In the instant case, the structured settlement provided immediate payments of sums certain to Karen and Edward Krebs. When these sums were received, Karen and Edward were still married. Therefore, the sums were treated as joint marital assets and used for marital purposes. This appeal does not concern those sums. However, as to the remaining payments to be received in the future, the structured settlement did not identify what portion of the future payments was to compensate for pain, suffering, bodily injury, future earnings, past medical and other expenses or lost earnings during the marriage. In spite of the lack of identification of separate amounts making up the structured settlement, we believe that the logic of Richardson applies and the trial court should employ the presumption that the injured person, Karen Krebs, is entitled to the remainder of the settlement.
As was stated in Amato:
Nothing is more personal than the entirely subjective sensation of agonizing pain, mental anguish, embarrassment because of scarring or disfigurement, and outrage attending severe bodily injury. Mental injury, as well, has many of these characteristics. Equally personal are the effects of even mild or moderately severe injury. None of these, including the frustrations of diminution or loss of normal body functions or movements, can be sensed, or need they be borne by anyone but the injured spouse. Why, then, should the law, seeking to be equitable, coin these factors into money to even partially benefit the uninjured and estranged spouse? In such case the law would literally heap insult upon injury. The uninjured spouse has his or her separate and equally personal right to an action for loss of consortium. Just as there is no equitable reason for that spouse to profit from his or her ex-mate's recompense for suffering, there is no justification for allocation of a share in the right to loss of consortium. The only damages truly shared are those discussed earlier, the diminution of the marital estate by loss of past wages or expenditure of money for medical expenses. Any other apportionment is unfair distribution.
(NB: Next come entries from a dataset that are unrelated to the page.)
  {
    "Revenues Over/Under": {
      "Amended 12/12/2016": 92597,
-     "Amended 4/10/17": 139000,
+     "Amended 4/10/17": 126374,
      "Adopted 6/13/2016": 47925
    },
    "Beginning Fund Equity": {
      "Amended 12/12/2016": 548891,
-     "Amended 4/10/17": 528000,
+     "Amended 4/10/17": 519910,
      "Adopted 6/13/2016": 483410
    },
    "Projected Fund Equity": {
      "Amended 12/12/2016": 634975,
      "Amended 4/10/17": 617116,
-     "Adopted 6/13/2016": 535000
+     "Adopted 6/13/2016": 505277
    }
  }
Amato, 180 N.J. Super. at 218-19, 434 A.2d at 643.
Given the facts of this case, equity requires that there be a presumption that Karen Krebs, as the injured person, is entitled to the compensation to be received in the future. However, the trial court must then apply the factors set out in sec. 767.255, Stats.
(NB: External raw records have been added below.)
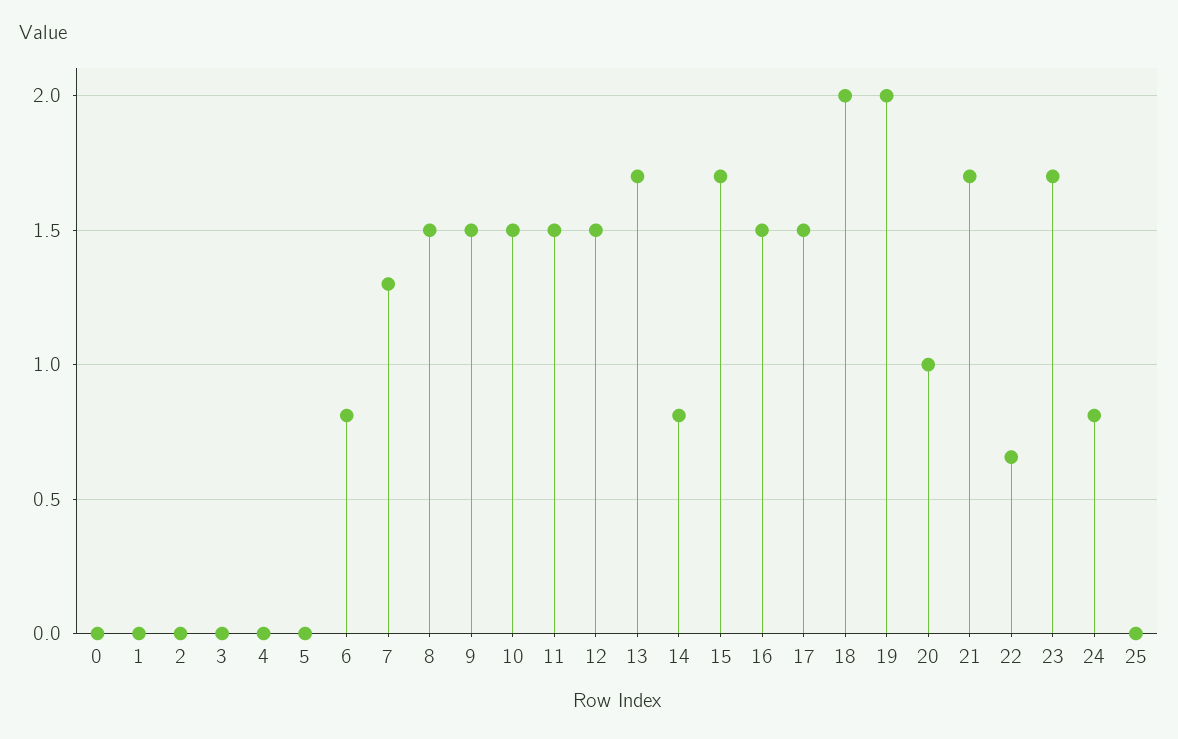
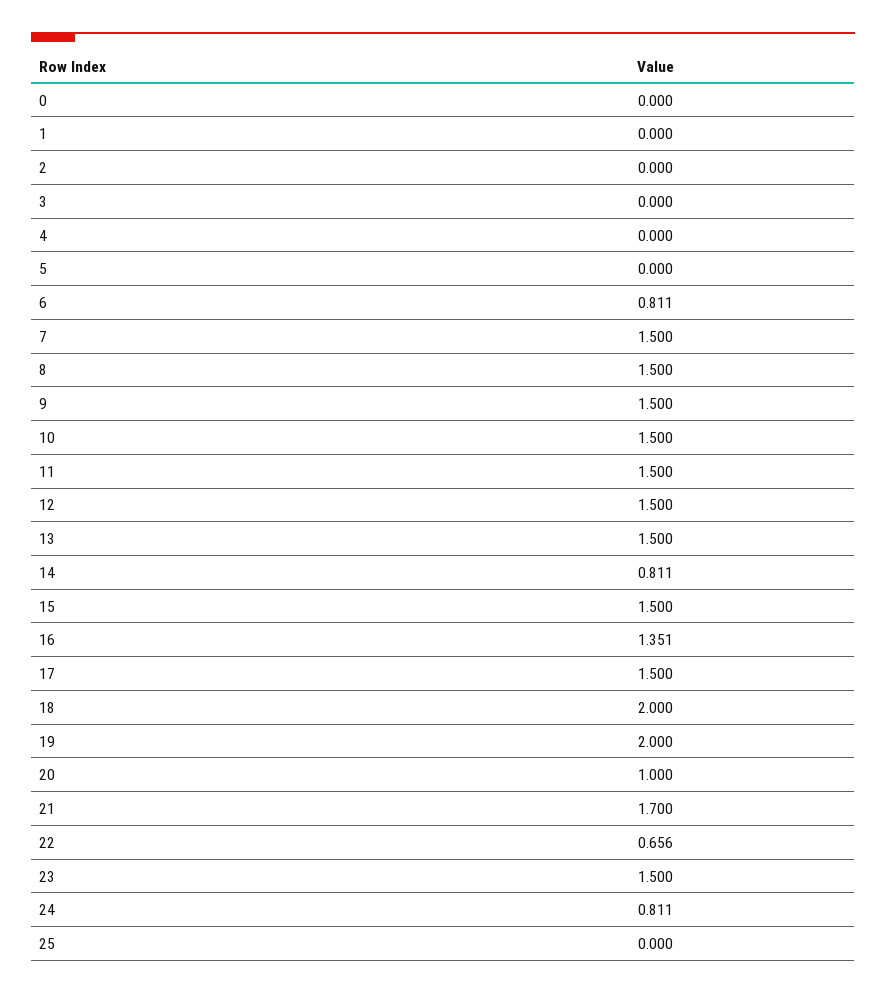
  {
    "0": 0,
    "1": 0,
    "2": 0,
    "3": 0,
    "4": 0,
    "5": 0,
    "6": 0.811,
-   "7": 1.3,
+   "7": 1.5,
    "8": 1.5,
    "9": 1.5,
    "10": 1.5,
    "11": 1.5,
    "12": 1.5,
-   "13": 1.7,
+   "13": 1.5,
    "14": 0.811,
-   "15": 1.7,
+   "15": 1.5,
-   "16": 1.5,
+   "16": 1.351,
    "17": 1.5,
    "18": 2,
    "19": 2,
    "20": 1,
    "21": 1.7,
    "22": 0.656,
-   "23": 1.7,
+   "23": 1.5,
    "24": 0.811,
    "25": 0
  }

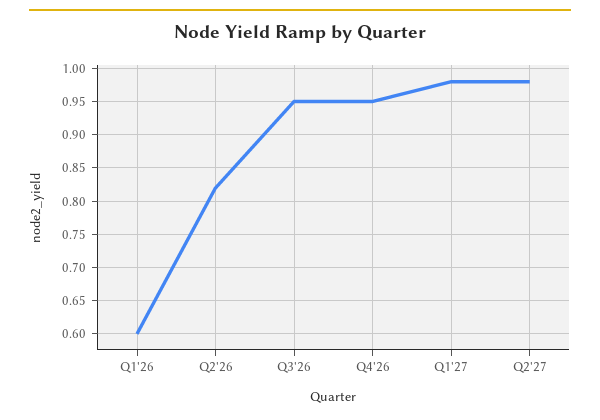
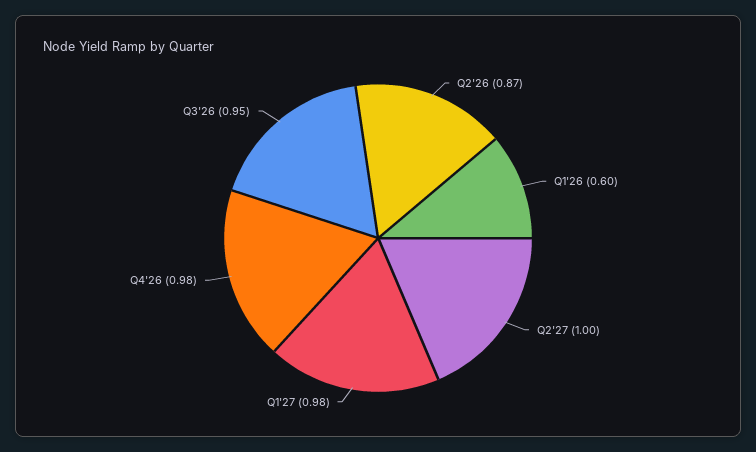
  {
    "Q1'26": 0.6,
-   "Q2'26": 0.82,
+   "Q2'26": 0.87,
    "Q3'26": 0.95,
-   "Q4'26": 0.95,
+   "Q4'26": 0.98,
    "Q1'27": 0.98,
-   "Q2'27": 0.98
+   "Q2'27": 1
  }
While there is a presumption that Karen Krebs is entitled exclusively to all remaining payments under the structured settlement, they are still subject to the relevant factors under sec. 767.255, Stats.
In this case, the injury consisted of scarring and disfigurement which is particularly a concern of Karen Krebs. It appears Edward Krebs, as an ex-spouse, will not be affected in the future by these injuries to Karen Krebs.
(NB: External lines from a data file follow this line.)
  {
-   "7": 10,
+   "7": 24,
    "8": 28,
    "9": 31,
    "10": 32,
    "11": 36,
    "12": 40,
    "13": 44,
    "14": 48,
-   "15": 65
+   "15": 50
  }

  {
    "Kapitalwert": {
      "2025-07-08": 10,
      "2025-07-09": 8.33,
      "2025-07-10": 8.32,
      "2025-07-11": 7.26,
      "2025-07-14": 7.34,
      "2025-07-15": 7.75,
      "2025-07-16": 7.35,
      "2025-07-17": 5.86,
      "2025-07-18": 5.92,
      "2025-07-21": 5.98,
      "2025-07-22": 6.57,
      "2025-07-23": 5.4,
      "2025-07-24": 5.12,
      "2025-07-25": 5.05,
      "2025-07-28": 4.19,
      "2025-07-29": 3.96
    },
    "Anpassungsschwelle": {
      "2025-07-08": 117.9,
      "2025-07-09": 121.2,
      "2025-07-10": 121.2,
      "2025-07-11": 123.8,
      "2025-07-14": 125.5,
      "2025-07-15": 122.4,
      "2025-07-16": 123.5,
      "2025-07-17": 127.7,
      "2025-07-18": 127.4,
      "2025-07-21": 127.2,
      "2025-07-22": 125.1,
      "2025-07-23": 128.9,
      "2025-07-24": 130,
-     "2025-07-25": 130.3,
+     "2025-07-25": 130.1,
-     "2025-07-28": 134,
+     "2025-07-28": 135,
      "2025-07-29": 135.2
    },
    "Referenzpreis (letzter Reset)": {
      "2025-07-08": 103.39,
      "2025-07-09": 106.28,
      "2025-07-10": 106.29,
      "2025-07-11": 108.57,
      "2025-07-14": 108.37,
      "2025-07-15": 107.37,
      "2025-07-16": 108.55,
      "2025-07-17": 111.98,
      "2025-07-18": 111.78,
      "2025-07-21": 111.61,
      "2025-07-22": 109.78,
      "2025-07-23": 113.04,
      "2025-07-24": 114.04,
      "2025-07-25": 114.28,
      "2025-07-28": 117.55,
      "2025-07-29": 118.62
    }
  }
As the court stated in Richardson:
The presumption we announce regarding division of a personal injury claim does not take away the flexibility a court needs to make an equitable property division. Flexibility is preserved because the court may alter the presumed distribution after considering the special circumstances of the personal injury claim in that case and of the parties under the statutory factors listed in sec. 767.255.
Id. at 786.
By the Court. — The decision of the court of appeals is affirmed.